* Текстовый фрагмент
------------------------------------
Однако это не значит, что диалог – самая легкая часть работы. Драматургический диалог, каков бы стиль пьесы ни был выбран – жизнеподобный, или абсурдный, или какой угодно другой – не имеет ничего общего с обычными бытовыми разговорами. В крайнем случае, он лишь имитирует их, но на деле выполняет множество других задач. Он продвигает действие, задает драме необходимую пространственно-временную структуру, обеспечивает сценическую, зримую форму существования персонажей (т.е. через диалог надо передать не только то, что мы слышим, но и что видим на сцене), он характеризует их, он кодирует интонацию и подтекст, он насыщен, он очищен от всего случайного и не необходимого. Реализовать все эти задачи не так просто.

Создание через пьесу видимой, зримой составляющей будущего спектакля для меня важно. Герои не должны только говорить. Они на сцене должны жить, двигаться, совершать физические действия. Это определяется не только ремарками (и лучше, если не ремарками). Допустим, например, в диалоге имеется такая фраза: «Ты промокнешь, возьми мой зонтик.» Этого достаточно, чтобы без ремарок понять, что действие происходит на улице, что погода дождливая, что персонаж заботливо относится к своему партнеру, что они близко знакомы (на «ты»), и что он протягивает ему (ей) зонтик.

И при подробном плане работа над пьесой не всегда бывает гладкой. Иногда в процессе писания диалога на ум приходят новые идеи, возникают даже новые персонажи, и пьеса начинает двигаться не в том направлении, как ты задумал, и ты с радостью даешь своим персонажам свободу жить и действовать так, как они хотят (или, наоборот, придерживаешь их, чтобы не отвлекаться от движения к цели). Иногда, наоборот, чувствуешь, что пьеса вдруг скучнеет, теряет темп, что высказанные в ней мысли не стоят тридцати страниц текста и двух часов зрительского внимания, что чего-то не хватает, что ты уже выразил эти идеи в других своих пьесах и не сообщаешь миру ничего нового. Тогда приходится остановиться, корректировать план (иногда радикально) и искать иные решения. Как правило, они находятся (недаром продумывался план). Но есть пьесы, которые я бросил писать на середине, так и не закончив. И не потому, что не знал, как довести до конца сюжет, а потому, что увидел, что пьеса не несет ничего нового, что она мне не интересна.

 

Пьеса по мере своего движения должна раскрываться читателю-зрителю всё новыми сторонами и гранями. Ее можно уподобить луковице («сто одежек») или кочану капусты. Снимая один слой, мы открываем другой, и лучше, если он будет не совсем тот, что ожидал зритель, и, если каждый такой шаг будет не только удовлетворять, но и подогревать интерес и любопытство, вызывать и обманывать ожидания. Речь идет не о внезапных «перевертышах» и эффектных неожиданностях (кстати, и неожиданность должна быть мотивирована), а о непрерывном (по возможности) вводе новой информации, изменении ракурса, точки зрения на происходящее.

Вот примеры из нескольких моих пьес (для краткости рассмотрены только их начальные сцены и первые фразы).
------------------------------------
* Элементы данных
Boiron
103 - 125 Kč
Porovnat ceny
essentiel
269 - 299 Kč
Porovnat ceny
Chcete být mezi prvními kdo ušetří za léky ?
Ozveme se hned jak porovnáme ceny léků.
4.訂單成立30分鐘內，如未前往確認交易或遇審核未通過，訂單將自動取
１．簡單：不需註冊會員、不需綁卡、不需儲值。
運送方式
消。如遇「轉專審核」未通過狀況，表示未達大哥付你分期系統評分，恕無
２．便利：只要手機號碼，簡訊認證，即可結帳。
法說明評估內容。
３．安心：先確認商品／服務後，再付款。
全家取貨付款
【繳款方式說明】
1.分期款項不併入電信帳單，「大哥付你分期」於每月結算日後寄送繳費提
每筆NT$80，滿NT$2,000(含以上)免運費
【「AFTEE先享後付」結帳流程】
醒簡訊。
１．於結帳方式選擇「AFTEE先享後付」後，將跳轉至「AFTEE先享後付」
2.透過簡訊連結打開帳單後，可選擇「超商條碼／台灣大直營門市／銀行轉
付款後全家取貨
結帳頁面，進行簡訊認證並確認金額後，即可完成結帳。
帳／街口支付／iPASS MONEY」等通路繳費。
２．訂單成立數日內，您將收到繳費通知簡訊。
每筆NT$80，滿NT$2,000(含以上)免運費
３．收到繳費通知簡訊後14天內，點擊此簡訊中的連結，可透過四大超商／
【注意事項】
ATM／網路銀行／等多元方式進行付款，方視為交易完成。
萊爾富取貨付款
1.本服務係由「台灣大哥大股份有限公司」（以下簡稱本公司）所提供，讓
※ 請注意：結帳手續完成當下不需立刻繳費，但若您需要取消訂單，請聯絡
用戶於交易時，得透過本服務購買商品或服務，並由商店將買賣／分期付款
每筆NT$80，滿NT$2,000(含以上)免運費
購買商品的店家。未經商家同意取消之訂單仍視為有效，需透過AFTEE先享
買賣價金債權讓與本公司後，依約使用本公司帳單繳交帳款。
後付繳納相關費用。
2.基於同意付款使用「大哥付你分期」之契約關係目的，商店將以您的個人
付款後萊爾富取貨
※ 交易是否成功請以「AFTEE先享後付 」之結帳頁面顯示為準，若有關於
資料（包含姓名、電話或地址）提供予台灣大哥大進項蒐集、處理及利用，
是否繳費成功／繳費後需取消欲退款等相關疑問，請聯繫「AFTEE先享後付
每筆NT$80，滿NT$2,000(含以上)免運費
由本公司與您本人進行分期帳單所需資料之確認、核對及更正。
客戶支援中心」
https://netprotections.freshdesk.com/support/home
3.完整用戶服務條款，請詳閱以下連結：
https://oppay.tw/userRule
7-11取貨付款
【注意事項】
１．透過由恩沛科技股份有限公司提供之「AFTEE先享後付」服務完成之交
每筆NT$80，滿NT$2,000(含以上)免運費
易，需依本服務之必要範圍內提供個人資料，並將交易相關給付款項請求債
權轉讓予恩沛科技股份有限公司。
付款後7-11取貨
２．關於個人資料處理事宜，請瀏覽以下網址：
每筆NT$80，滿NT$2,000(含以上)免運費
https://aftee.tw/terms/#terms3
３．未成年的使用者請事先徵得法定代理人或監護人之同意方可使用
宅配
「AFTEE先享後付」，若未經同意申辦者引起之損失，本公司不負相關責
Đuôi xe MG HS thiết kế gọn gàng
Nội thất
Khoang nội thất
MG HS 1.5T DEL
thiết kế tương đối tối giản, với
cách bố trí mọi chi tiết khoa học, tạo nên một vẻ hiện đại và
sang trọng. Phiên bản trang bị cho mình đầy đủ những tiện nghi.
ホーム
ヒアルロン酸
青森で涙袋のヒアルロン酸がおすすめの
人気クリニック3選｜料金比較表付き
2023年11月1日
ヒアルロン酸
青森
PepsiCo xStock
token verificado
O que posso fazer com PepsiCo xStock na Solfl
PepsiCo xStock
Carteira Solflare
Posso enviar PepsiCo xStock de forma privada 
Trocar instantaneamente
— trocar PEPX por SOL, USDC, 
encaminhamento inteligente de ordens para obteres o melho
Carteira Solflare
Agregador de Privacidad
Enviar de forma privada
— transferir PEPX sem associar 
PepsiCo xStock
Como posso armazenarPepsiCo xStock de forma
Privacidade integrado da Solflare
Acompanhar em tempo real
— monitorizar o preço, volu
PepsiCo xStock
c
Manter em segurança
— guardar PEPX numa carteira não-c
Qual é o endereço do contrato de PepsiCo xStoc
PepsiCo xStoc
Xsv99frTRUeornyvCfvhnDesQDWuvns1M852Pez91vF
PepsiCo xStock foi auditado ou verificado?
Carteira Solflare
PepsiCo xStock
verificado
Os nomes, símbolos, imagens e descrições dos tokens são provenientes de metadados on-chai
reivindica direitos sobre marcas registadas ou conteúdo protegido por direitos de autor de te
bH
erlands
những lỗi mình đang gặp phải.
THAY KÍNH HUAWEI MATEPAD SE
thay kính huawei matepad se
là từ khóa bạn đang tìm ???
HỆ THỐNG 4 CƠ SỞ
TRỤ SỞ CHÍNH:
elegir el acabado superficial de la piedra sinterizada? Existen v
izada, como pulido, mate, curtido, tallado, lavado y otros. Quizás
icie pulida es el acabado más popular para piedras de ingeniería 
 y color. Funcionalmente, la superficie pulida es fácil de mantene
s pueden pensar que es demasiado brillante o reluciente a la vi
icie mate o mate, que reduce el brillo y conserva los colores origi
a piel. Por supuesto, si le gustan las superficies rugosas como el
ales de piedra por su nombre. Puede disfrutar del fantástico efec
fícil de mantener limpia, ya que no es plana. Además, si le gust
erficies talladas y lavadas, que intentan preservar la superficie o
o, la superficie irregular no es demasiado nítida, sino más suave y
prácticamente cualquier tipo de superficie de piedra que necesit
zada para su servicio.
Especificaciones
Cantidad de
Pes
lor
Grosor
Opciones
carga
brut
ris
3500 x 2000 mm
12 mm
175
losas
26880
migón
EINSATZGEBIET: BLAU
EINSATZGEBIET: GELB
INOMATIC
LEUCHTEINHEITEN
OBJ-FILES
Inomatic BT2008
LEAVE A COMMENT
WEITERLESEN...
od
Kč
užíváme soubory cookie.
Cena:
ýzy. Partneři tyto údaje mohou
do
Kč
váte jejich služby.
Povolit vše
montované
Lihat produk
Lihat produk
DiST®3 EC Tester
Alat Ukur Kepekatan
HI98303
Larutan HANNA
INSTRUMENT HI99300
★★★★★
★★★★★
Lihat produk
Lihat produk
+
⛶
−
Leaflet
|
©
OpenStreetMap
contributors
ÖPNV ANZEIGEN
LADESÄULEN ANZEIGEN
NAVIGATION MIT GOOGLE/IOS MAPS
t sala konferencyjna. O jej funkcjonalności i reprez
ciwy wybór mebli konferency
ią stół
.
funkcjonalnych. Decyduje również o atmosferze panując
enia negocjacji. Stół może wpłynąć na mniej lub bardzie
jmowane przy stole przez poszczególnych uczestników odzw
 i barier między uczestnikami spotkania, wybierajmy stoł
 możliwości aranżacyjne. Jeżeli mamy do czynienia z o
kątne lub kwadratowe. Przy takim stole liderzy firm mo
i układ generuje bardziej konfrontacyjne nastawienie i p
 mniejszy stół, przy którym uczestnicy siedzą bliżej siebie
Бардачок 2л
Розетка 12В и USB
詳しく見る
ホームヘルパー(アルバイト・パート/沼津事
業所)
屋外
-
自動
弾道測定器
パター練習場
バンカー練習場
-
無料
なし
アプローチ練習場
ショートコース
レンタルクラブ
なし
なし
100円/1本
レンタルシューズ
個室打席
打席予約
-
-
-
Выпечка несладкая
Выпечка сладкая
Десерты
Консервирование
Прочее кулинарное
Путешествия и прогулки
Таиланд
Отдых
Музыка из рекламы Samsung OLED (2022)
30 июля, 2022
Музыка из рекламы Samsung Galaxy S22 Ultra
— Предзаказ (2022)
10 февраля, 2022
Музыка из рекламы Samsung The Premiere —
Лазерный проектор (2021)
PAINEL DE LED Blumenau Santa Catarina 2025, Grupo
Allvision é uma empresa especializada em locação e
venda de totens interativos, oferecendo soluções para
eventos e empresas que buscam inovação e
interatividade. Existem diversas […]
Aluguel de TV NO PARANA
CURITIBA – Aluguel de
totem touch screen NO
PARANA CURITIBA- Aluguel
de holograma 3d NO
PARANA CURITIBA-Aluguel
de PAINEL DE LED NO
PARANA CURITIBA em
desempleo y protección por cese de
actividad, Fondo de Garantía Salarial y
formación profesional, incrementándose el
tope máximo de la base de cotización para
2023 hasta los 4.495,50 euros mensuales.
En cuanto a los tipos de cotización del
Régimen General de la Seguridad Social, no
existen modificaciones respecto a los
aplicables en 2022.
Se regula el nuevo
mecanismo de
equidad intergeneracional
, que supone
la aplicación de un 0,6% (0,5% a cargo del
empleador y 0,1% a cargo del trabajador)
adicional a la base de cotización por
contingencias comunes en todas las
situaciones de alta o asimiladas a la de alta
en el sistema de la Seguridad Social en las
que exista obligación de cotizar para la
------------------------------------
* Письменное задание
С чем сравнивается пьеса в текстовом фрагменте о работе над пьесой?

* Решение
С луковицей («сто одежек») или кочаном капусты.